「前田敦子の卒業宣言で、秋元康が手がけていたおニャン子クラブの最後のほうを思い出しましたよ。あのときも人気が落ちかけていたおニャン子を、解散をエサに相当引っ張ったでしょ」(芸能ジャーナリスト)
人気グループ「AKB48」の前田敦子(20)が3月25日、さいたまスーパーアリーナで開催したコンサートで、グループを卒業することを発表。どの年代も、ひとりの20歳の女の将来性をそこかしこで語り始めた。たいへんな影響力である。

ステージ上、「14歳の時、AKB48のオーディションを受けました。私の人生の中で大きな決断でした。2度目の決断をさせてください」と切り出し、「私、前田敦子はAKB48を卒業します」「20歳の夢に向かって歩きだします」と、卒業を涙ながらに発表した。日本で一番、売れているアイドルグループを引っ張る存在としてのプレッシャーに耐えかねて、卒業するという見方が強い。

「前田の卒業宣言は、秋元康の戦略のひとつに過ぎません。おニャン子だって番組『夕やけニャンニャン』で解散を宣言してから解散コンサートまで3か月も引っ張っている。

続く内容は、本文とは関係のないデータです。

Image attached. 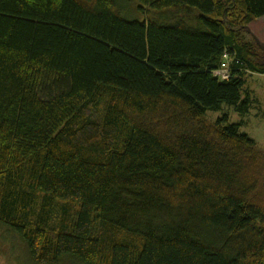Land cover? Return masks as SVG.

今、さいたまスーパーアリーナですら8割しか客が入らないほど人気が凋落、ここいらで起爆剤として、総選挙が近いことも踏まえての仕掛けでしょう」(プロモーター)
業界内での見方は手厳しい。

「おニャン子は、メンバーをバラして『うしろ髪ひかれ隊』『うしろゆびさされ組』や『ニャンギラス』などグループ内ユニットを仕掛けたが、しょせんは素人だ。紅白歌合戦に出たのは、結局のところ工藤静香だけ。国生さゆりも渡辺満里奈も演技や歌では本格派ではない。リーダーの永田ルリ子は、AKBの高橋みなみよりもしっかりしていたが、おニャン子解散とほぼ同時に消えた。要するに、集団じゃないと勝負できないのです」(古参のテレビ局プロデューサー)

しかし半分素人集団「おニャン子」は、当時のティーンのみならず、世の中を熱狂させた。解散コンサートで見せた、会員番号18の永田ルリ子の最後のあいさつのMCでのセリフ「みんな、大好き~」は、今でもユーチューブで流れる定番だ。解散をエサに、素人のアイドルグループを輝かせてみせる「魔法」でシングルをさんざん売ったのだ。

「おニャン子のときは、エース格の河合その子を早く卒業させてしまったが、シングル曲がヒットして、あとに続くメンバーが楽になったという事実がある。前田の場合は、人気凋落に歯止めをかけたいという戦略が、一般人にすらわかる。今後の展開は、苦しいだろう」(識者)

素人丸出しの演技で映画「「もし高校野球の女子マネージャーがドラッカーの『マネジメント』を読んだら」は大コケ。ドラマ「花ざかりの君たちへ~イケメン パラダイス~2011」(フジテレビ)は視聴率低迷。歌はインパクトが足りずと、前田敦子の評判はあまりよろしくない。

前田敦子卒業は、AKB48の「魔法」がとけてきた序章である。
「せめて大島優子の半分くらい演技のセンスやバラエティ番組でも機転がきくクレバーさがあったら」と嘆かれる前田敦子の「卒業戦略」に、「嗚呼、AKB48は今という時代にしか見れないのだ」とまんまと乗せられるほど、大衆は愚かだろうか。